(PROBLEM TO SOLVE): The answer must consist solely of the lines from the line with "FIGURE 3 COL4A5" to the end of the data below, transcribed exactly and with no pictures.

(RECORDS FOR THE EXERCISE):
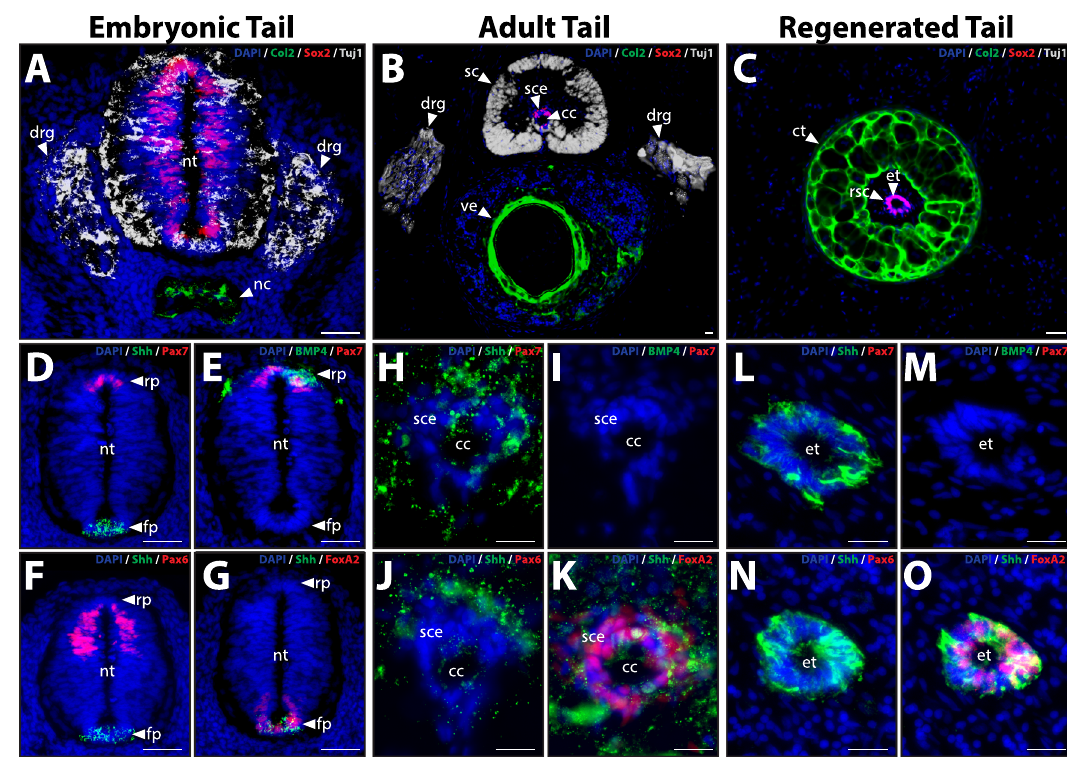
Fig. 1 Dorsoventral patterning of skeletal and CNS tissues established during embryogenesis is not recapitulated during lizard tail regeneration. Cross sections of A embryonic (14 days post-oviposition; DPO), B adult (28 days post hatching; DPH), and C regenerated lizard tails (28 days post-amputation; DPA) were analyzed by Col2, Sox2, and Tuj1 IF to highlight the spatial arrangements of skeletal (cartilage), NSC, and nerve tissue, respectively, during tail development and regrowth. D – O Cross sections of NT and spinal cord ependymal structures were analyzed by Pax7, Pax6, Shh, and FoxA2 IF to compare the expression of roof plate, lateral domain, and fl oor plate identities among D – G embryonic, H – K adult, and L – O regenerated tails. Ten tails belonging to each developmental/regenerative stage were analyzed. cc central canal, ct cartilage tube, DPA days post-amputation, DPO days post-oviposition, DPH days post hatching, drg dorsal root ganglion, et ependymal tube, fp fl oor plate, nt neural tube, rp roof plate, rsc regenerated spinal cord, sc spinal cord, sce spinal cord ependyma. Bar = 50 µ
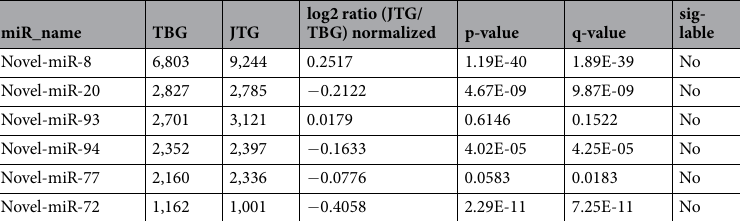
Table 2. Novel miRNAs in ovarian libraries with expression higher than 1,000 read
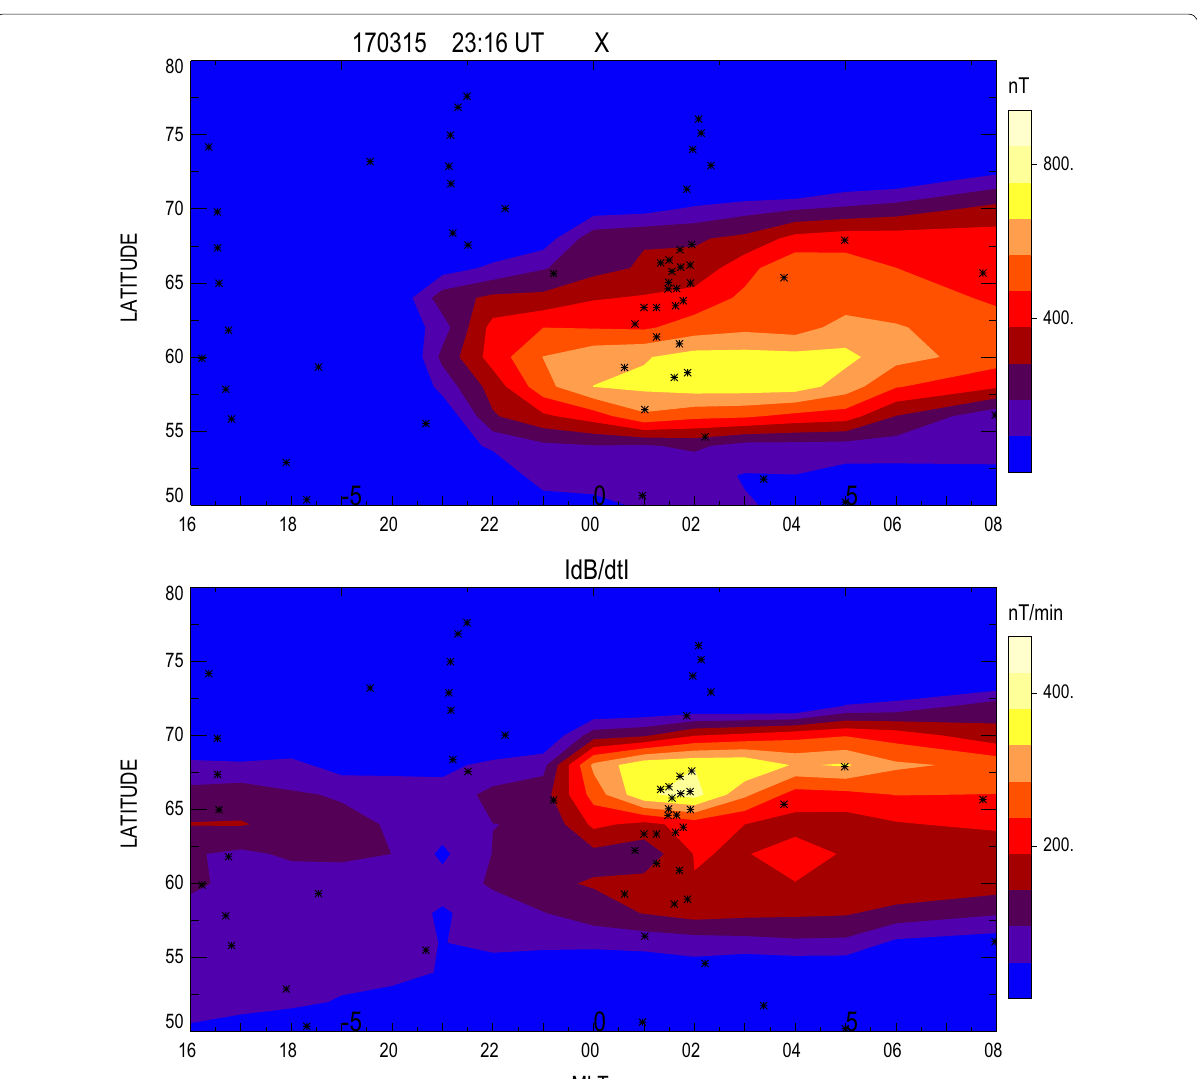
Fig. 5 Global Φ -LT maps for the time moment 2316 UT (substorm #6) of Δ X variations (upper panel), and magnetic variability |d B /d t | (bottom panel). No OVATION model data are available for this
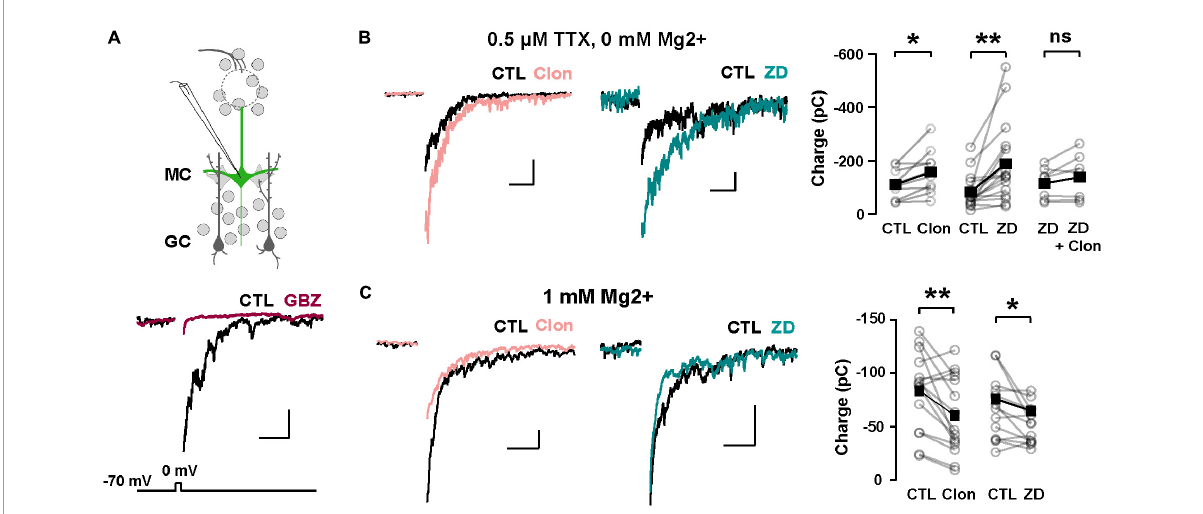
FIGURE5 α 2 -AR modulation of I h on GC dendritic excitability and recurrent inhibition. (A) Top: recording scheme for eliciting reciprocal dendritic inhibition. We recorded recurrent inhibition elicited by a depolarizing voltage step in MCs in slices from the Thy1-ChR2 mouse. Sample traces show dendrodendritic inhibition, in which MCs were depolarized from –70 to 0 mV to recruit recurrent inhibition. Bottom: the current is abolished by the GABA A antagonist gabazine (GBZ, 10 µ M). (B) Representative averaged traces of recurrent inhibition obtained in TTX (0.5 µ M) and Mg 2 + -free ACSF, and summary plots. Activation of α 2 -ARs by Clon (10 µ M; pink, n = 10 cells, * p = 0.01) and blockade of I h with ZD7288 (ZD, 10 µ M; teal, n = 16 cells, ** p = 0.003) increased the recruited inhibition. Clon failed to increase the recruited inhibition with the pre-application of ZD ( n = 7 cells, p = 0.14). The calibration is 100 pA and 500 ms. (C) In physiological ACSF (1 mM Mg 2 + and no TTX), α 2 -AR activation by Clon and I h blockade by ZD failed to increase recurrent inhibition in MCs. Instead, a small reduction is observed in the presence of ZD (Clon, n = 15, ** p = 0.006; ZD, n = 13 cells, * p = 0.03). The calibration is 50 pA, 200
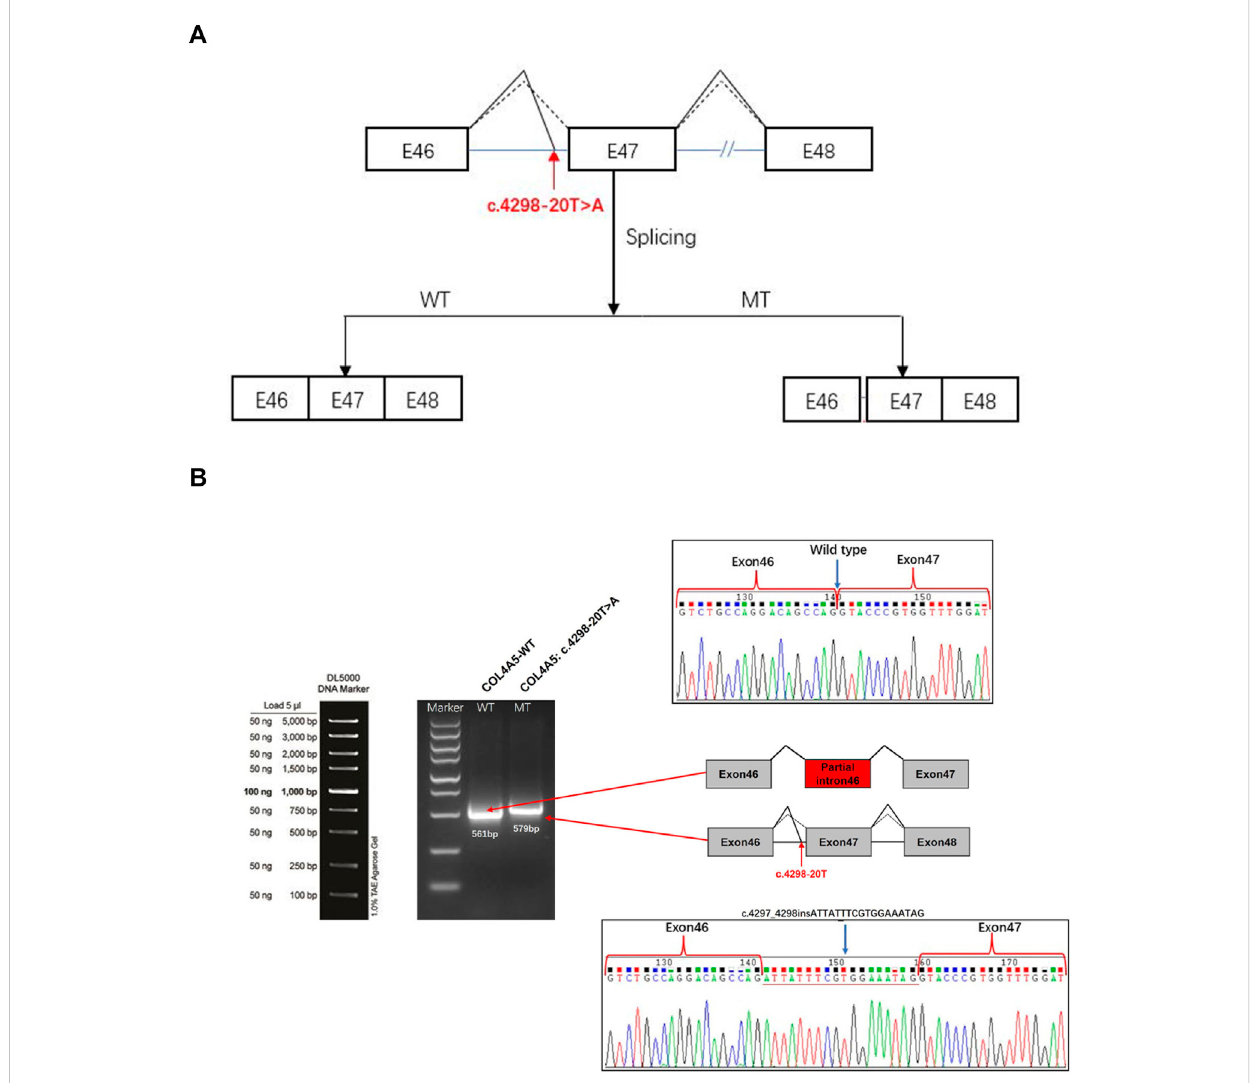
FIGURE 3 COL4A5 gene constructs for splicing pattern investing of the patient. (A) Splicing schematic diagram. The Bioinformatics software dbscSNV and SpliceAI predicted that the mutation might lead to a splicing variation of exon 46 of the COL4A5 gene. (B) COL4A5 gene c. 4298 – 20T > A splicing pattern Minigene veri fi cation experiment. COL4A5 -WT and COL4A5 -MT were transiently introduced into 293T cells. After the RNA was extracted, the splicing products were analyzed by RT-PCR. Lower bands represent correct splicing, while higher bands represent the COL4A5 inserted 18 nucleotides in intron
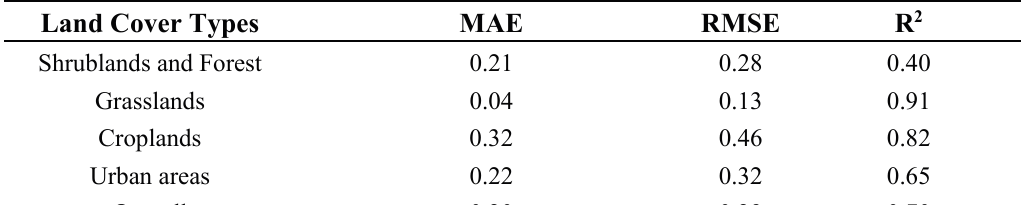
Table 4. Error analysis of the produced daily cloud-free FSC products compared with OLI image. Land Cover Types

(PROBLEM SOLUTION):
FIGURE 3 COL4A5 gene constructs for splicing pattern investing of the patient. (A) Splicing schematic diagram. The Bioinformatics software dbscSNV and SpliceAI predicted that the mutation might lead to a splicing variation of exon 46 of the COL4A5 gene. (B) COL4A5 gene c. 4298 – 20T > A splicing pattern Minigene veri fi cation experiment. COL4A5 -WT and COL4A5 -MT were transiently introduced into 293T cells. After the RNA was extracted, the splicing products were analyzed by RT-PCR. Lower bands represent correct splicing, while higher bands represent the COL4A5 inserted 18 nucleotides in intron
Table 4. Error analysis of the produced daily cloud-free FSC products compared with OLI image. Land Cover Types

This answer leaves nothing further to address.